Brief: Scan the material below for "sobre", then return each line that contains it.
Dataset records Block Start
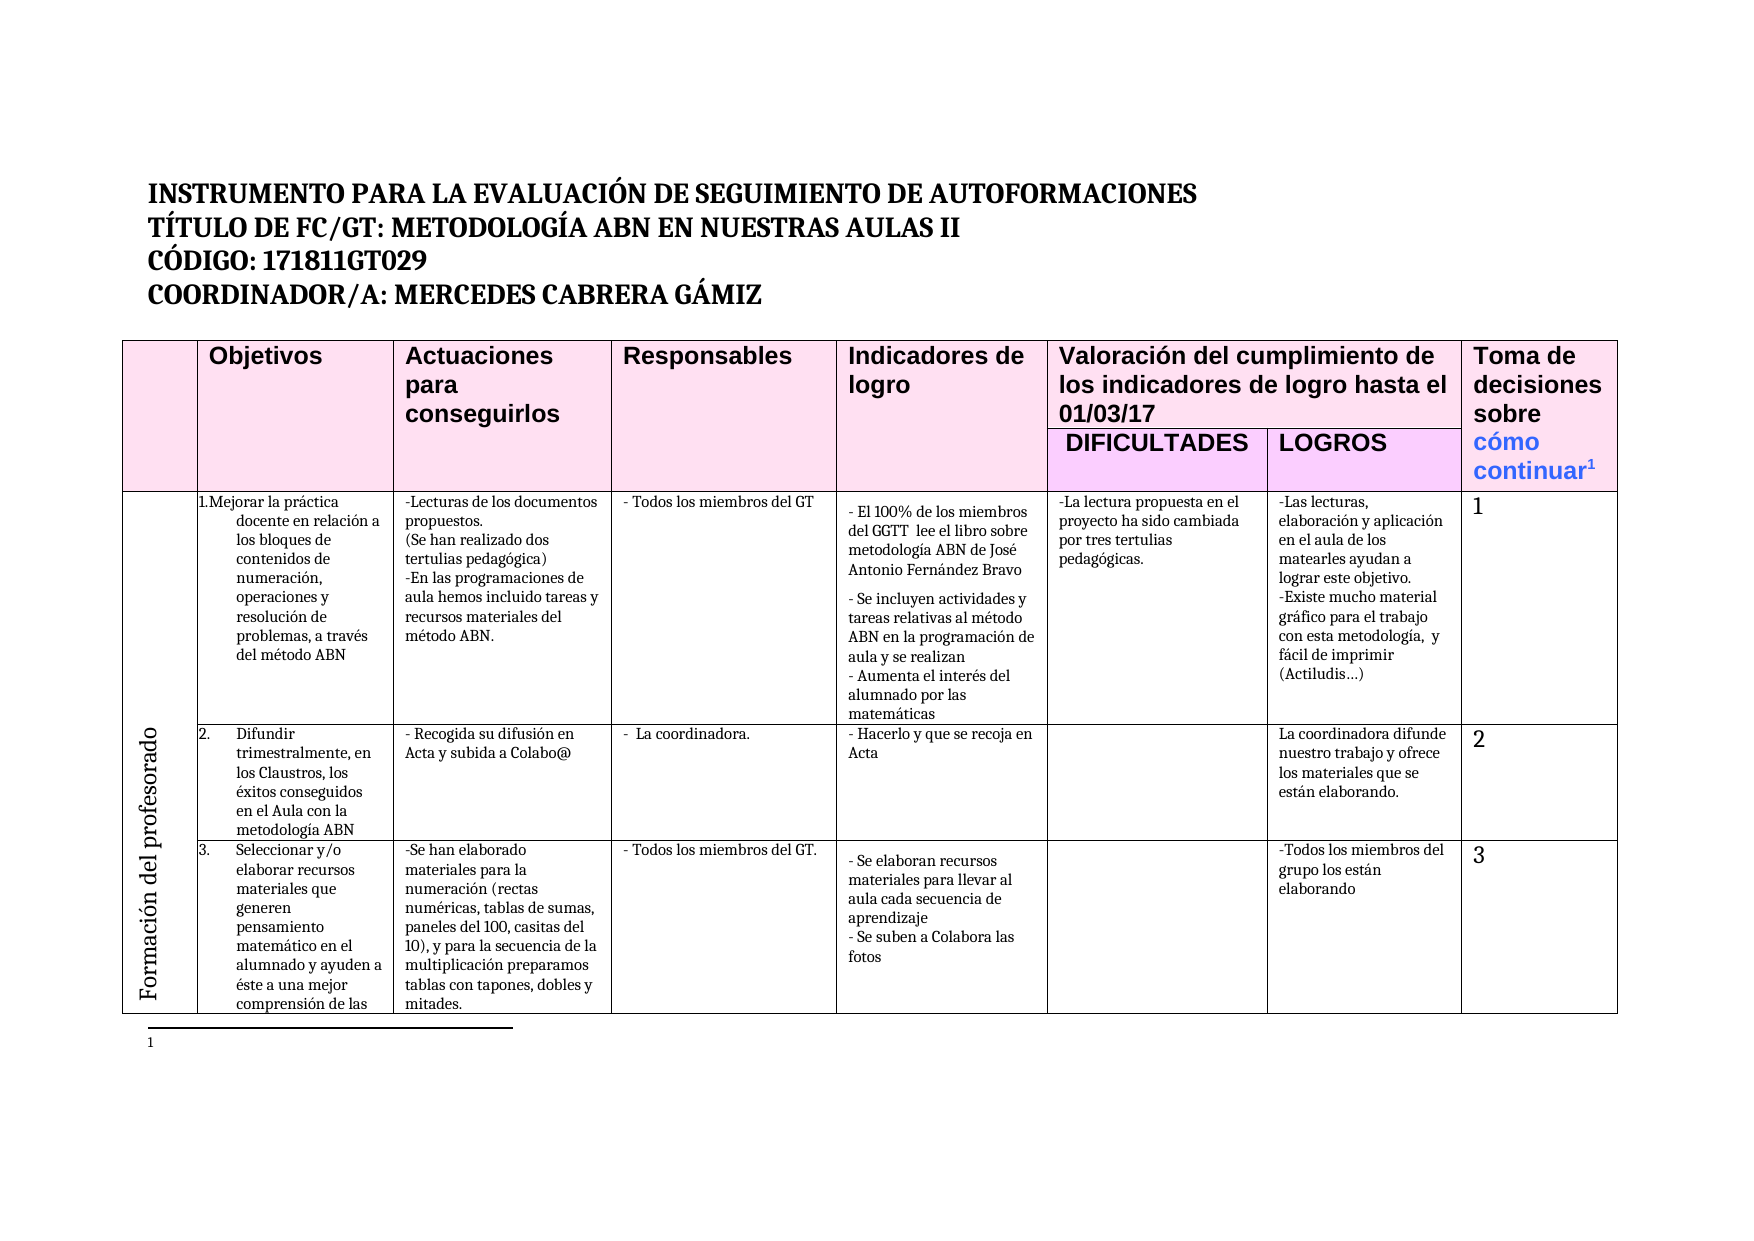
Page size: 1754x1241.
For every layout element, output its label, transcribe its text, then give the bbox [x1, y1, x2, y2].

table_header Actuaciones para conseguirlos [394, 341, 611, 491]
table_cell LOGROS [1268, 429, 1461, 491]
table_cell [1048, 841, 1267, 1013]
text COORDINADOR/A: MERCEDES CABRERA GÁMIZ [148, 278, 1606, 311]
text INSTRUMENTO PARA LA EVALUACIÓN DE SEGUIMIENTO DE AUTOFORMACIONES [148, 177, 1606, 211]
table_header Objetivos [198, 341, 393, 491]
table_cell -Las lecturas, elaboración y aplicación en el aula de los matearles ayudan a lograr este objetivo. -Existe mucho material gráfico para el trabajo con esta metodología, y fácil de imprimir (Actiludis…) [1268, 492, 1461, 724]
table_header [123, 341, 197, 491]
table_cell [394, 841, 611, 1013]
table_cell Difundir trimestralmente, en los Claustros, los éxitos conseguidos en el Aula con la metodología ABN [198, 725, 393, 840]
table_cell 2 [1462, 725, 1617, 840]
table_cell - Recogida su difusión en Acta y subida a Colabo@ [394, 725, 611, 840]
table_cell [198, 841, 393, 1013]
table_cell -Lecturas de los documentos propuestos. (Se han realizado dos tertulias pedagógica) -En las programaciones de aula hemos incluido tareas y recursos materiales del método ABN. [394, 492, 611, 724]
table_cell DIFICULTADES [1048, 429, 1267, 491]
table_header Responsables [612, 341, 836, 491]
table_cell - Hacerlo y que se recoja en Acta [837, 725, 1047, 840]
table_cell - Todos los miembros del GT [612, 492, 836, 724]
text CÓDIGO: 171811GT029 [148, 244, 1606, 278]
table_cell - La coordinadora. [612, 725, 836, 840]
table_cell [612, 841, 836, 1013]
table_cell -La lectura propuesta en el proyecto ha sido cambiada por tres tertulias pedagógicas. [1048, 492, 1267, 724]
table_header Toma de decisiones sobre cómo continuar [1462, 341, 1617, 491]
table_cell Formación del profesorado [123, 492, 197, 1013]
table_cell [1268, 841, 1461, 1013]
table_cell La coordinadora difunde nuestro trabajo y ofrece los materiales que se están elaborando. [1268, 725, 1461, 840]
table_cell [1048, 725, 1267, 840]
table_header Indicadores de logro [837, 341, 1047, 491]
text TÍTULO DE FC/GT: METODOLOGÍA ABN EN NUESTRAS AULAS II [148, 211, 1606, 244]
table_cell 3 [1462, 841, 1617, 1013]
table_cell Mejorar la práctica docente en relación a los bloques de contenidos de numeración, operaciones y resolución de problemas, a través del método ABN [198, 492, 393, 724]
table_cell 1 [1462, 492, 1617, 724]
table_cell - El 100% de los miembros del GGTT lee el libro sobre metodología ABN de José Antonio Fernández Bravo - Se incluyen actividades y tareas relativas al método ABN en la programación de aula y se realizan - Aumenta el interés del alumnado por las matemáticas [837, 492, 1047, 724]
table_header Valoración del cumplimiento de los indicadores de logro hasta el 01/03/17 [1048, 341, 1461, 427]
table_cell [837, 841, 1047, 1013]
Dataset records Block End
Dataset records Block Start
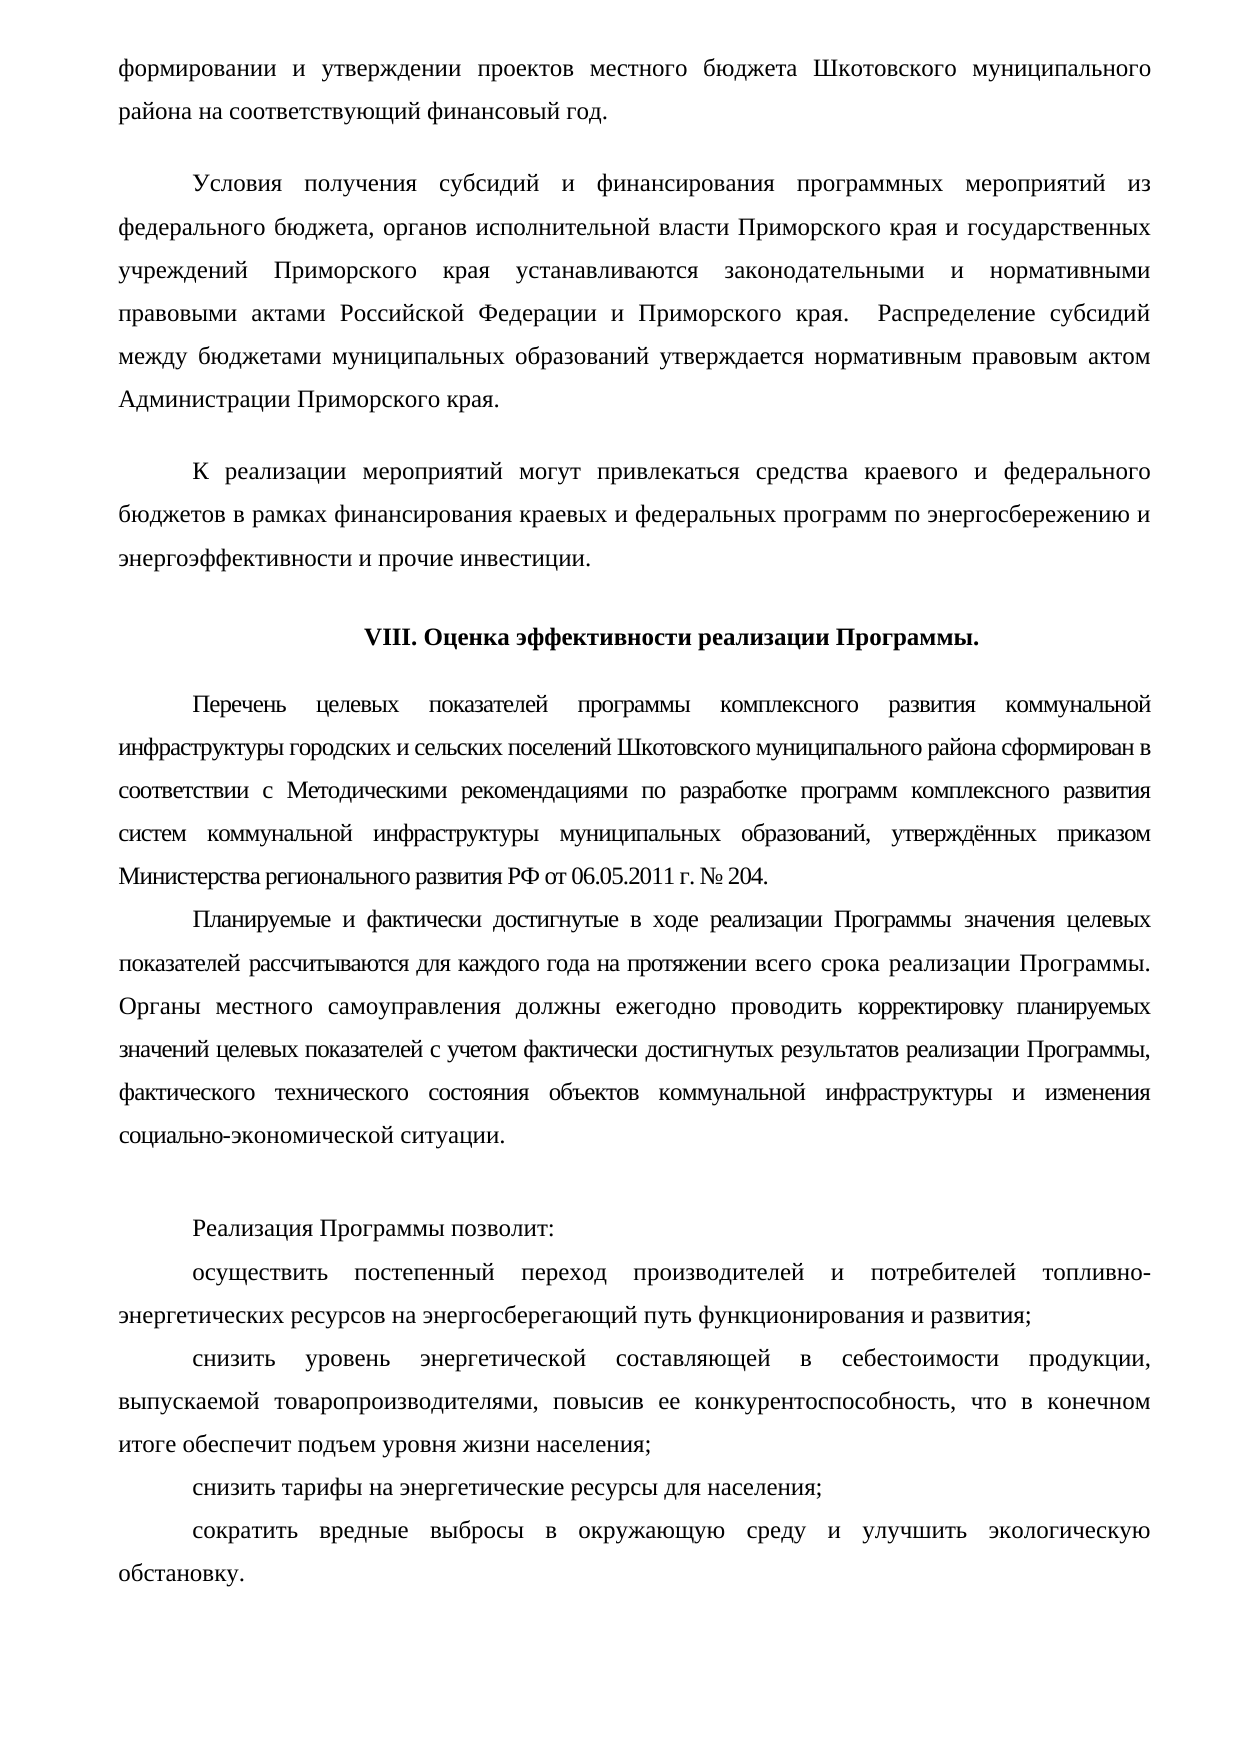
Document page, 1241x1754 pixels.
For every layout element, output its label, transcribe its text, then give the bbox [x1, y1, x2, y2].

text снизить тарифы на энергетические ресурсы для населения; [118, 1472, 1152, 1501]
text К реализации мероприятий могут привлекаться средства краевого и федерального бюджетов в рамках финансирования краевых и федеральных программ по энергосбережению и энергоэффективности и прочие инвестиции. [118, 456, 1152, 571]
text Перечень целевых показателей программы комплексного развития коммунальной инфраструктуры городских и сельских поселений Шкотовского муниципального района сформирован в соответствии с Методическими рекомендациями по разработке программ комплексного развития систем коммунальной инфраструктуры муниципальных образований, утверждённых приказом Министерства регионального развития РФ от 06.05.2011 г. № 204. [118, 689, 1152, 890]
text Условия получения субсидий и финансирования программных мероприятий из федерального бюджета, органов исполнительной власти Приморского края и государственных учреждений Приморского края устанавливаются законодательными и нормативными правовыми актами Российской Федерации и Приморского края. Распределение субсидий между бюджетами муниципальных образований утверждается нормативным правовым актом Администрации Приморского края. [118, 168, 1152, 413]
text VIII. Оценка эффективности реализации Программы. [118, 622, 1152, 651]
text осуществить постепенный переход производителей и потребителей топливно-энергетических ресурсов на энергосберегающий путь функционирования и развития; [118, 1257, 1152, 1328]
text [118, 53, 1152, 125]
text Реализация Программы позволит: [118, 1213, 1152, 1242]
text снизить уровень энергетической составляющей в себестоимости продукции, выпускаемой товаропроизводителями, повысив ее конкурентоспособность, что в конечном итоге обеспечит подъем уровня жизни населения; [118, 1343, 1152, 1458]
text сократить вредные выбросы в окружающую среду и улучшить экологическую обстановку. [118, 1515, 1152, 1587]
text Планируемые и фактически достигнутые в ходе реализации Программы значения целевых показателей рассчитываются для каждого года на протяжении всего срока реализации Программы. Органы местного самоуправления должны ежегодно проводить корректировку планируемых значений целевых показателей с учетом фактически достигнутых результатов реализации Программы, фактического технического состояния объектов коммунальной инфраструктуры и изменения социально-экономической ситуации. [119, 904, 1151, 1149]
Dataset records Block End
Task response:
table_header Toma de decisiones sobre cómo continuar [1462, 341, 1617, 491]
table_cell - El 100% de los miembros del GGTT lee el libro sobre metodología ABN de José Antonio Fernández Bravo - Se incluyen actividades y tareas relativas al método ABN en la programación de aula y se realizan - Aumenta el interés del alumnado por las matemáticas [837, 492, 1047, 724]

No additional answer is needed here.